At a bring your kids to work day event at the White House, Michelle Obama said that she isn't interested in running for president. "Absolutely not. No," the first lady said in response to a question from a kid on whether she'll "ever run for president."
Michelle Obama tried to refocus the kids on her husband's reelection effort. "Being president is a really hard job and it's an important job," Obama said. "And when my husband is running for president, we're right in there; we're serving, too. And I think that once his terms are over, we'll go on to do other important things -- because there are so many ways that you can help this country and the world, even if you're not president of the United States.
"And I think one of the things you learn about yourself as you get older are what are your strengths and what are your interests. And for me it's other stuff that is not being the president. So I probably won't run. But that's a great question."

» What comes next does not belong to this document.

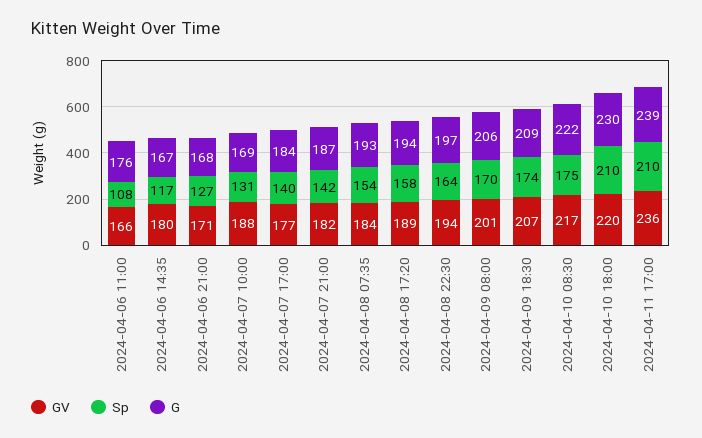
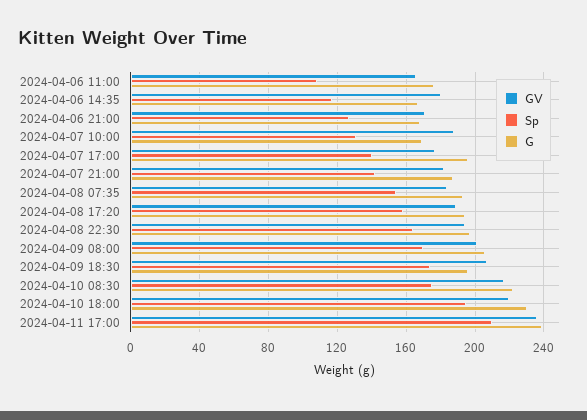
G, 2024-04-07 17:00: 184 -> 195
G, 2024-04-09 18:30: 209 -> 195
Sp, 2024-04-10 18:00: 210 -> 195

http://www.weeklystandard.com/blogs/michelle-obama-wont-run-president_642120.html


----------



## justanotherparatrooper (Aug 27, 2006)

my fantacy too involves the Obummers running from the WhiteHouse


----------



## Guest (Apr 27, 2012)

I love how she says "once his termS are over..." Don't bet on it, sweetheart. I'm praying the country gets it right this time!

Sent from my DROID RAZR using Tapatalk 2


----------



## Guest (Apr 27, 2012)

Well thank Goodness for that.


----------



## adroitcuffs (Jun 3, 2006)

In typical Obama fashion, she responded with both "absolutely not", and, "probably not", for the same question. 


*****


----------



## RodneyFarva (Jan 18, 2007)

oh.. what.. a... shame...


----------



## LGriffin (Apr 2, 2009)

FIFY


> Obama said. "And when my husband is running for president, we're still vacationing at taxpayers expense.


----------



## CJIS (Mar 12, 2005)

Now if her husband would only do the same.


----------



## SgtAndySipowicz (Mar 17, 2008)

http://www.breitbart.com/Breitbart-TV/2012/06/29/Michelle-Obama-Compares-Obama-to-Biblical-Figures

Michelle Obama compares Barack Obama to *Biblical figures*.......


----------